Images with keypoint coordinates:
•••

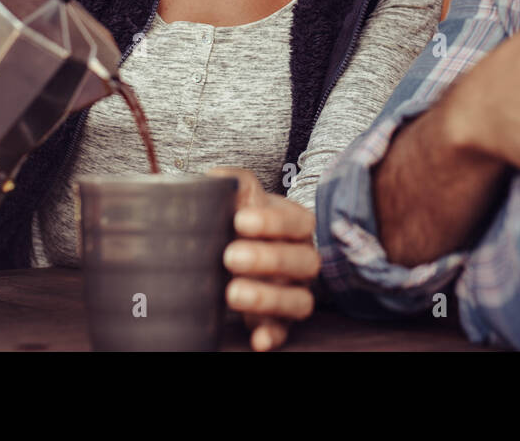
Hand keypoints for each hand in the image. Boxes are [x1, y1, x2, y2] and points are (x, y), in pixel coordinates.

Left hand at [208, 167, 318, 350]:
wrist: (241, 248)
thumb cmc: (243, 219)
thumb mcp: (242, 198)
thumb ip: (234, 185)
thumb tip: (216, 179)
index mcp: (297, 226)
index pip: (297, 223)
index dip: (273, 223)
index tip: (240, 220)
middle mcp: (303, 260)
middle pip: (303, 261)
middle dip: (268, 259)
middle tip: (230, 256)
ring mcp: (295, 291)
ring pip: (299, 301)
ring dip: (268, 298)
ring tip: (232, 293)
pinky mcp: (280, 321)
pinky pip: (284, 333)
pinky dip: (272, 336)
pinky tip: (258, 340)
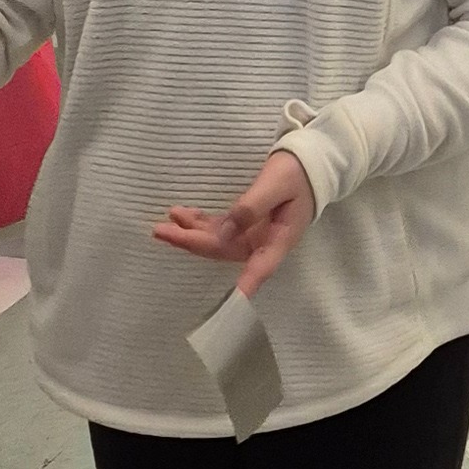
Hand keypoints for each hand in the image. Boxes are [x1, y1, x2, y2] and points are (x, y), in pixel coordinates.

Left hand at [155, 148, 316, 298]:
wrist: (307, 163)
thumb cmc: (297, 174)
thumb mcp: (277, 184)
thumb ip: (251, 207)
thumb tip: (224, 231)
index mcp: (279, 239)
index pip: (259, 268)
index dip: (244, 286)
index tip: (230, 304)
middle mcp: (262, 242)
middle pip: (223, 250)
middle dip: (192, 243)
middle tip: (161, 231)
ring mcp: (251, 234)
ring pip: (216, 241)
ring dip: (190, 233)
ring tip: (164, 223)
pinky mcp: (244, 223)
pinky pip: (218, 228)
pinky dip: (198, 223)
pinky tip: (181, 216)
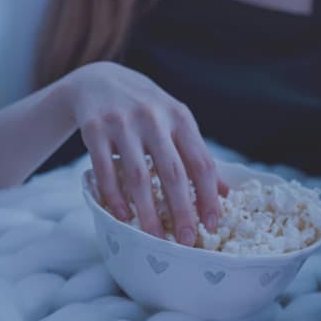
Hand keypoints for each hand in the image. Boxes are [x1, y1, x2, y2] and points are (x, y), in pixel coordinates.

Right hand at [62, 62, 224, 244]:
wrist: (98, 80)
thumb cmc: (146, 109)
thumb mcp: (175, 122)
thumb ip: (196, 154)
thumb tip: (225, 193)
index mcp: (181, 118)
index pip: (201, 162)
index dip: (209, 196)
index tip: (213, 224)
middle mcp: (154, 118)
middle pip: (173, 173)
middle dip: (182, 211)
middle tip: (185, 241)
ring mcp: (123, 123)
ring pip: (139, 176)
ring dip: (147, 212)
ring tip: (154, 238)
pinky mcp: (94, 129)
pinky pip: (105, 170)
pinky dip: (114, 196)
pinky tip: (122, 217)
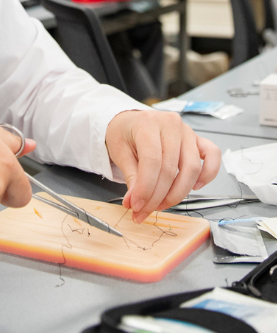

•••

## Task details:
For this exercise, return exactly the lines above from the line with "index tip: (230, 304)" through the line with "thumb cmc: (146, 109)", both included. Do not copy the pictures.

## Answer to the problem:
index tip: (230, 304)
middle mcp: (262, 242)
middle pip: (223, 250)
middle dip: (192, 243)
middle tip: (161, 231)
ring mcp: (251, 234)
ring pip: (216, 241)
ring dip: (190, 233)
ring tip: (164, 223)
pinky mcp: (244, 223)
pinky pip: (218, 228)
pinky dip: (198, 223)
pinky tip: (181, 216)
Hand keypoints for each hand in the image. Boxes are [x1, y1, x2, y2] and points are (x, y), in pixel coordinates.

Right hand at [62, 62, 224, 244]:
wrist: (98, 80)
thumb cmc: (146, 109)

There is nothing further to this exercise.